By the numbers: UTSA's Center for Archaeological Research has the fourth largest collection of unrepatriated Native American remains in Texas, with the remains of 297 Indigenous persons that have not been made available for return to tribes.
- The Witte Museum has the remains of 70 Indigenous persons that have not been made available for repatriation. A museum spokesperson tells Axios it is working with the Tap Pilam Coahuiltecan people to return the remains.
UTSA is working to return the remains and is in full compliance with federal law, Joe Izbrand, the university's chief communications officer, tells Axios.
- He says UTSA acquired the remains through excavations conducted by the school or donations from other institutions or private groups.
- "They are preserved with dignity and stored in a secure facility. It is our intention to repatriate all of the remains and objects to the rightful parties, and we are working methodically to facilitate their return, enabled in part by a grant from the National Park Service," he says.
In Austin, the University of Texas Archeological Research Laboratory has the 17th largest cache of unrepatriated Native American remains in the country and largest in Texas.
- The remains of 341 Native Americans, or 15% of the university's collection, have been made available for return to tribes, according to ProPublica.
- Lab officials say they have completed comprehensive inventories of the remains, and the disposition of the remains and associated objects "will be determined by each tribe."
- The university's collection is kept in a separate, quiet, climate-controlled room, and the lab "has worked diligently and within legal requirements," to respond to requests, officials said in a September statement.
Yes, but: The Miakan-Garza Band, a Coahuiltecan tribe local to Central Texas that is not federally recognized, recently renewed its push to get the lab to return three sets of remains found in Hays County.
- University officials initially denied the request in 2020 over what they considered to be a lack of evidence linking the remains to the tribe.
- UT later sought a recommendation from a review committee formed under the 1990 law, but the case has been put on hold as the university considers an alternative plan to build a massive archeological cemetery for "culturally unidentifiable" remains.

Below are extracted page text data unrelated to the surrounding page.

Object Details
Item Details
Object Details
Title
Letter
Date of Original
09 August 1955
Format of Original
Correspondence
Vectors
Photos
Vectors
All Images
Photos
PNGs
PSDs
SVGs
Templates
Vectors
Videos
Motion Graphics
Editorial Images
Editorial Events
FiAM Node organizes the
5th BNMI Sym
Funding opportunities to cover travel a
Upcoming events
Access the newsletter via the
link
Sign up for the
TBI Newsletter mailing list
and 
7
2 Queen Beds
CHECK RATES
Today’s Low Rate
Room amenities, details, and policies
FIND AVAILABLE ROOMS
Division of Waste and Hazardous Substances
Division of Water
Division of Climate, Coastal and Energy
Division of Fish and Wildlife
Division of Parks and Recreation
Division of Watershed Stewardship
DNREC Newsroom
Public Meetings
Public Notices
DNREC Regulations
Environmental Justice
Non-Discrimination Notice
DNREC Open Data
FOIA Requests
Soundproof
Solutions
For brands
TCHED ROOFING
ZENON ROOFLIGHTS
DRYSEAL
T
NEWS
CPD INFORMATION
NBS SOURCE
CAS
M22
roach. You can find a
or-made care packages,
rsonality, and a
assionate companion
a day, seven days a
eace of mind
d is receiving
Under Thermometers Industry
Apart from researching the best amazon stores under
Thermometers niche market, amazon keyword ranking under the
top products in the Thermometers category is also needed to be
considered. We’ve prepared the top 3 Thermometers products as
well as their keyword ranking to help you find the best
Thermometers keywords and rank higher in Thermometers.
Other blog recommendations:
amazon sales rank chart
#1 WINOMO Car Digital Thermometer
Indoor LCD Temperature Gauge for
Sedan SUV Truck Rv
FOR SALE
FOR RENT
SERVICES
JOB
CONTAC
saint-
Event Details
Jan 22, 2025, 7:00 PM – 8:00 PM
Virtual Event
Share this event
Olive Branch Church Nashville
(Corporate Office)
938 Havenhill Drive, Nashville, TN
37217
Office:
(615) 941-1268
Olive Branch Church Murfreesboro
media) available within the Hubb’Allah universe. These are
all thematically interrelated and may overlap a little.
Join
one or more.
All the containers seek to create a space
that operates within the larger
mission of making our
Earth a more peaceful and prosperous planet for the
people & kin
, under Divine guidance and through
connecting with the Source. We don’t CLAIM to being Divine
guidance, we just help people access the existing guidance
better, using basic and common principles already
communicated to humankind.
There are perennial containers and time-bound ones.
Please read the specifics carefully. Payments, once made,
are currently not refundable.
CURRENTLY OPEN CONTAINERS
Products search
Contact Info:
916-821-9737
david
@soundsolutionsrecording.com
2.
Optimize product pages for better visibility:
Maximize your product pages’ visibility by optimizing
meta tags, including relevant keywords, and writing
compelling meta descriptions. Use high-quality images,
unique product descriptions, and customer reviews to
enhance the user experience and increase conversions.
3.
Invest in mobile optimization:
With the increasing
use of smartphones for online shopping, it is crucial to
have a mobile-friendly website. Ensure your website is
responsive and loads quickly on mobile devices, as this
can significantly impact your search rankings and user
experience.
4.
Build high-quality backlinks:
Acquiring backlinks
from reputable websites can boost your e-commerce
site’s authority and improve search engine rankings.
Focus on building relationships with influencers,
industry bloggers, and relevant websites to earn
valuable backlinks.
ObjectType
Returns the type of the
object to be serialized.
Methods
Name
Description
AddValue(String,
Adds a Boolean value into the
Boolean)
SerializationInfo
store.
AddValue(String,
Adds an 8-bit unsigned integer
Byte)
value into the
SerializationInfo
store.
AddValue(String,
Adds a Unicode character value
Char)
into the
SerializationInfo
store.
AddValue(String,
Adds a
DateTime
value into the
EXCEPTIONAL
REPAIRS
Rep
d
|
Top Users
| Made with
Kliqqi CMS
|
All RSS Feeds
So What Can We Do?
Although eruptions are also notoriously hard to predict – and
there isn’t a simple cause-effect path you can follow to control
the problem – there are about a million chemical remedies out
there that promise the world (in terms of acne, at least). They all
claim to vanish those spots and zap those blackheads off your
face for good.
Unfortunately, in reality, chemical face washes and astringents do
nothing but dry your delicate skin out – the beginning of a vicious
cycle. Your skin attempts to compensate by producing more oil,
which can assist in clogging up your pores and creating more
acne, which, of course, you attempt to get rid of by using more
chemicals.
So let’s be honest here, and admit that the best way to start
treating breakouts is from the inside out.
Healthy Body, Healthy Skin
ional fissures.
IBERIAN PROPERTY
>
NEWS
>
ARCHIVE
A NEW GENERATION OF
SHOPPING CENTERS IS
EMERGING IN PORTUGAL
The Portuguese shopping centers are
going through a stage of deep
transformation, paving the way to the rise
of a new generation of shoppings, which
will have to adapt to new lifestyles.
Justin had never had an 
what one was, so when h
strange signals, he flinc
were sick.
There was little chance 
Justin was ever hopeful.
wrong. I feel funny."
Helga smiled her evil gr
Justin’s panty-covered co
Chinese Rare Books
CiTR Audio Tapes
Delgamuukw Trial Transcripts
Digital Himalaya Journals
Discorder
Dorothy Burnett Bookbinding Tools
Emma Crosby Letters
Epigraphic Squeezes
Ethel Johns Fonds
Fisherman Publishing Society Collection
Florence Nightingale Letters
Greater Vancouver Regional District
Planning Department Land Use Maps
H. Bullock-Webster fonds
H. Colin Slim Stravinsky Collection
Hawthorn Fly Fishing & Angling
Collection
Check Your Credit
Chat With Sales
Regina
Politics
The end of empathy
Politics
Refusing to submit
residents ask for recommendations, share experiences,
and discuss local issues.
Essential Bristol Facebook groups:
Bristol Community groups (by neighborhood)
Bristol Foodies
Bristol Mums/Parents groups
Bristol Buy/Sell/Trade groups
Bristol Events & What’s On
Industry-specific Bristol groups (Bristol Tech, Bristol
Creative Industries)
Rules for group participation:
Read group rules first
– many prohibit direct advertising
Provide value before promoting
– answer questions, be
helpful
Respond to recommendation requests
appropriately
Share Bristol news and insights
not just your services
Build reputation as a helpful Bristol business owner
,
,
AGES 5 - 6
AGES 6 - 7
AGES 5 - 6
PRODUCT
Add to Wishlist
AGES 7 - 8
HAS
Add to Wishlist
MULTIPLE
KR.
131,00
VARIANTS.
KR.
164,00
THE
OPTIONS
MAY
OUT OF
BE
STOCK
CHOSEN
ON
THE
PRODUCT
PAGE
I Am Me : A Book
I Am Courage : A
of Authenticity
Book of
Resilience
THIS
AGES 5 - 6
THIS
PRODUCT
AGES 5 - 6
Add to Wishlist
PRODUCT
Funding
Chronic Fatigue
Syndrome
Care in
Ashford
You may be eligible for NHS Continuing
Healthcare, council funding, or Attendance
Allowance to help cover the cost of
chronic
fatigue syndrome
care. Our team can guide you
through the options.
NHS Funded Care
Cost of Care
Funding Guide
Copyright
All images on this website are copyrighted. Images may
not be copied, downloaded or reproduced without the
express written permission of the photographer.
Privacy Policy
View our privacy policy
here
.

What they're saying: "That spirit has been in agony, waiting," Maria Rocha, an elder of the Miakan-Garza Band, said during a September prayer. "UT is saying that spirit can wait three or four more years, 10 more years in agony. So I'm saying to myself, if their parent or grandparent was in agony, would they just postpone it for a few more years? No, no."
Zoom out: According to ProPublica's database, 28 Texas institutions still had the remains of Indigenous people in their possession.
- Of those, some have made the majority available to tribes for repatriation. For instance, Texas A&M University had 55 Indigenous persons' remains, after making the remains of 112 people available for return to tribes, according to ProPublica's data.
- Meanwhile, Museum of Texas Tech University has not returned any of the 377 Indigenous remains in its collection, per the database.
Between the lines: Institutions must identify remains and consult with tribes to determine where the remains and other items must go. Critics say following the law can be expensive for tribes and is full of red tape that delays the return of remains and other sacred objects.
Editor's note: This story has been updated with a comment from the Witte Museum.